ITパスポート過去問 令和4年度(2022年)問32
コンカレントエンジニアリングを適用した後の業務の流れを表した図として,最も適したものはどれか。ここで,図の中の矢印は業務の流れを示し,その上に各作業名を記述する。

選択肢
- ア
- イ
- ウ
- エ
正解と解き方・学習ポイント(AI解説)
コンカレントエンジニアリングは、仕様、製作図、工程図、製作などの工程を、前の工程が完了してから次へ進むのではなく、時間的に重ねて並行に進める考え方です。「エ」の図は、各工程の開始時期がずれていて、工程同士が重なりながら進んでいます。これは、工程を並行に進めることを示しているため、コンカレントエンジニアリングを適用した後の流れとして最も適しています。
Point
この問題は、コンカレントエンジニアリングの特徴が工程の同時並行であることと、図の矢印の重なりから並行実施の有無を読み取れるかを問うています。
解くために必要な知識
この問題を解くには、コンカレントエンジニアリングが工程を並行して進める考え方であることと、図での表現(矢印の重なり方)の読み取りが必要です。
用語の整理
| 用語名 | 意味 |
|---|---|
| コンカレントエンジニアリング | 仕様検討、設計、工程設計、製造準備などを可能な範囲で並行して進め、開発期間の短縮などを目的とする手法です。 |
問題文中の作業名
| 作業名 | 内容 |
|---|---|
| 仕様 | 要求・条件・機能などを定める作業です。 |
| 製作図 | 製作(製造)に必要な図面を作成する作業です。 |
| 工程図 | 作業手順や工程の流れを設計し、図として表す作業です。 |
| 製作 | 図面や工程に基づいて実物を作る作業です。 |
図表での表現のポイント
並行実施
- 複数の作業が同じ期間に進むため、矢印が上下に並び、時間方向に重なります。
順次実施
- 前の作業が完了してから次の作業に移るため、矢印が1本の直線上で端から端へ並びます。
問題の解法手順
この問題は、作業が並行して進んでいるかを図から判断します。
図表の読み取り
矢印の意味
- 矢印1本が1つの作業(仕様、製作図、工程図、製作)の実施期間を表します。
並行実施の見分け方
- 作業の矢印が時間方向に重なって配置されていれば、作業が並行して進んでいることを表します。
順次実施の見分け方
- 作業が一直線に並び、前の作業の終了後に次の作業が始まる形なら、順番に進める流れを表します。
解く手順
-
コンカレントエンジニアリングは、工程を並行して進める手法であることを確認します。
-
各図について、仕様、製作図、工程図、製作の矢印が時間方向に重なっているかを確認します。
-
複数工程が重なって進む図を選びます。
選択肢ごとの解説
- ア:不正解
工程が一直線に並び、仕様、製作図、工程図、製作の順に完了してから次へ進む形です。

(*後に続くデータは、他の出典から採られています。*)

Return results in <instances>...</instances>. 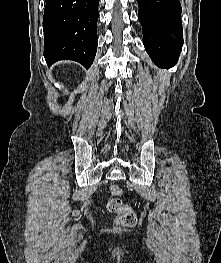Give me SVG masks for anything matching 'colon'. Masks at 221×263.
<instances>
[{
  "instance_id": "5ec220e1",
  "label": "colon",
  "mask_w": 221,
  "mask_h": 263,
  "mask_svg": "<svg viewBox=\"0 0 221 263\" xmlns=\"http://www.w3.org/2000/svg\"><path fill=\"white\" fill-rule=\"evenodd\" d=\"M109 200L107 202L108 211L117 215V221L125 227H132L136 223V216L133 209L122 203V188L117 184H112L108 188Z\"/></svg>"
}]
</instances>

工程を重ねて進めていないため、コンカレントエンジニアリングの図としては適しません。
- イ:不正解
基本は順番に進みますが、工程図から製作図へ戻る矢印があり、後工程で修正が発生して前工程へ戻る流れを示しています。工程を同時並行で進める図ではありません。
- ウ:不正解
仕様、製作図、工程図、製作が直列で、最後から最初へ戻る矢印があり、全体を繰り返す流れを強調しています。工程の並行実施を表していません。
- エ:正解
仕様の途中から製作図、工程図、製作が時間方向に重なって進む配置です。工程を可能な範囲で並行して進めるコンカレントエンジニアリングの特徴を表しています。
まとめ
コンカレントエンジニアリングは、仕様、製作図、工程図、製作などの工程を、前の工程が完了してから次へ進むのではなく、時間的に重ねて並行に進める考え方です。「エ」の図は、各工程の開始時期がずれていて、工程同士が重なりながら進んでいます。これは、工程を並行に進めることを示しているため、コンカレントエンジニアリングを適用した後の流れとして最も適しています。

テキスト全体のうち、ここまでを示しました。